# [What to produce]
Without any pictures, output the records exactly as they are.

======== Supplied records

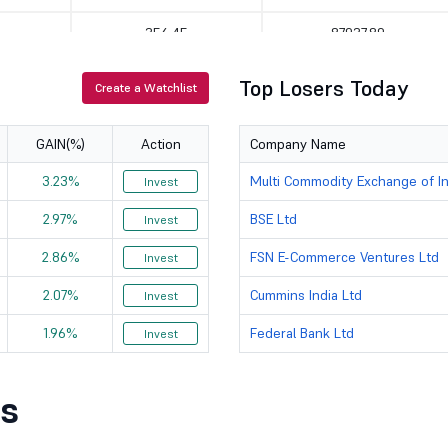
356.45
87937.89
854
114357.24
Top Losers Today
Create a Watchlist
208.99
400639.53
GAIN(%)
Action
Company Name
2259
63438.74
3.23%
Multi Commodity Exchange of In
Invest
3534.6
143963.93
2.97%
BSE Ltd
Invest
12.8
138679.08
2.86%
FSN E-Commerce Ventures Ltd
Invest
925
69878.93
2.07%
Cummins India Ltd
Invest
1.96%
Federal Bank Ltd
2892
116425.86
Invest
2598.6
66290.23
s
9200
138750.47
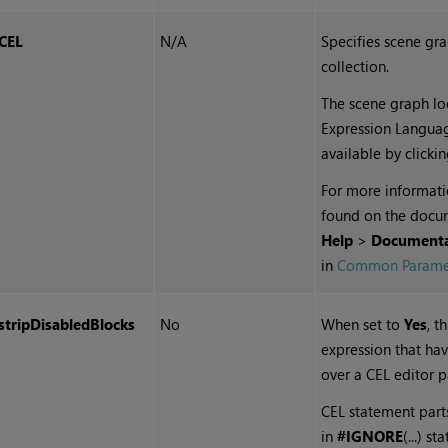
CEL
N/A
Specifies
scene gr
collection.
The scene graph loc
Expression Langua
available by clicki
For more informati
found on the docu
Help
>
Documenta
in
Common Parame
stripDisabledBlocks
No
When set to
Yes
, t
expression that ha
over a CEL editor p
CEL statement part
in
#IGNORE
(...) s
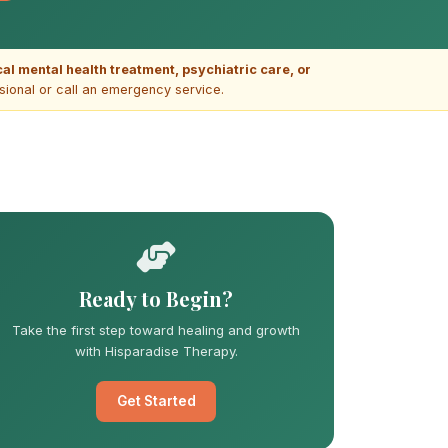
ical mental health treatment, psychiatric care, or
ssional or call an emergency service.
Ready to Begin?
Take the first step toward healing and growth
with Hisparadise Therapy.
Get Started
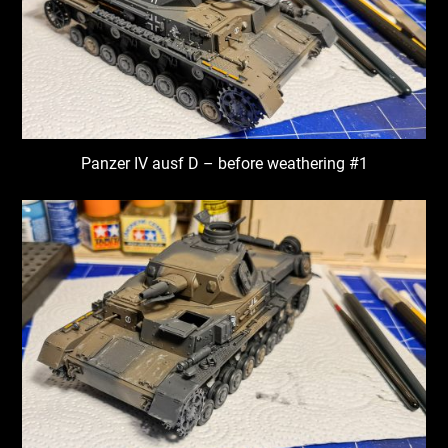
Panzer IV ausf D – before weathering #1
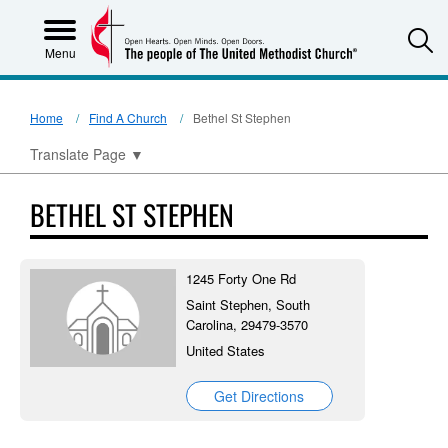
S
Menu
Home
Find A Church
Bethel St Stephen
Translate Page
▼
BETHEL ST STEPHEN
1245 Forty One Rd
Saint Stephen, South
Carolina, 29479-3570
United States
Get Directions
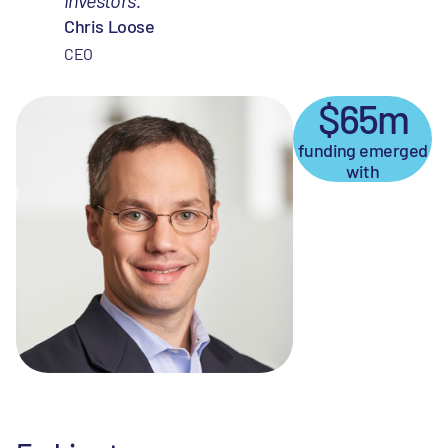
Chris Loose
CEO
$65m
funding emerged
with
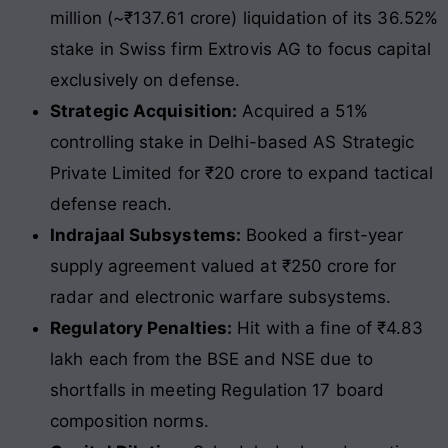
million (~₹137.61 crore) liquidation of its 36.52%
stake in Swiss firm Extrovis AG to focus capital
exclusively on defense.
Strategic Acquisition:
Acquired a 51%
controlling stake in Delhi-based AS Strategic
Private Limited for ₹20 crore to expand tactical
defense reach.
Indrajaal Subsystems:
Booked a first-year
supply agreement valued at ₹250 crore for
radar and electronic warfare subsystems.
Regulatory Penalties:
Hit with a fine of ₹4.83
lakh each from the BSE and NSE due to
shortfalls in meeting Regulation 17 board
composition norms.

================

# [Task solution]
356.45
87937.89
854
114357.24
Top Losers Today
Create a Watchlist
208.99
400639.53
GAIN(%)
Action
Company Name
2259
63438.74
3.23%
Multi Commodity Exchange of In
Invest
3534.6
143963.93
2.97%
BSE Ltd
Invest
12.8
138679.08
2.86%
FSN E-Commerce Ventures Ltd
Invest
925
69878.93
2.07%
Cummins India Ltd
Invest
1.96%
Federal Bank Ltd
2892
116425.86
Invest
2598.6
66290.23
s
9200
138750.47
CEL
N/A
Specifies
scene gr
collection.
The scene graph loc
Expression Langua
available by clicki
For more informati
found on the docu
Help
>
Documenta
in
Common Parame
stripDisabledBlocks
No
When set to
Yes
, t
expression that ha
over a CEL editor p
CEL statement part
in
#IGNORE
(...) s
ical mental health treatment, psychiatric care, or
ssional or call an emergency service.
Ready to Begin?
Take the first step toward healing and growth
with Hisparadise Therapy.
Get Started
Panzer IV ausf D – before weathering #1
S
Menu
Home
Find A Church
Bethel St Stephen
Translate Page
▼
BETHEL ST STEPHEN
1245 Forty One Rd
Saint Stephen, South
Carolina, 29479-3570
United States
Get Directions
Chris Loose
CEO
$65m
funding emerged
with
million (~₹137.61 crore) liquidation of its 36.52%
stake in Swiss firm Extrovis AG to focus capital
exclusively on defense.
Strategic Acquisition:
Acquired a 51%
controlling stake in Delhi-based AS Strategic
Private Limited for ₹20 crore to expand tactical
defense reach.
Indrajaal Subsystems:
Booked a first-year
supply agreement valued at ₹250 crore for
radar and electronic warfare subsystems.
Regulatory Penalties:
Hit with a fine of ₹4.83
lakh each from the BSE and NSE due to
shortfalls in meeting Regulation 17 board
composition norms.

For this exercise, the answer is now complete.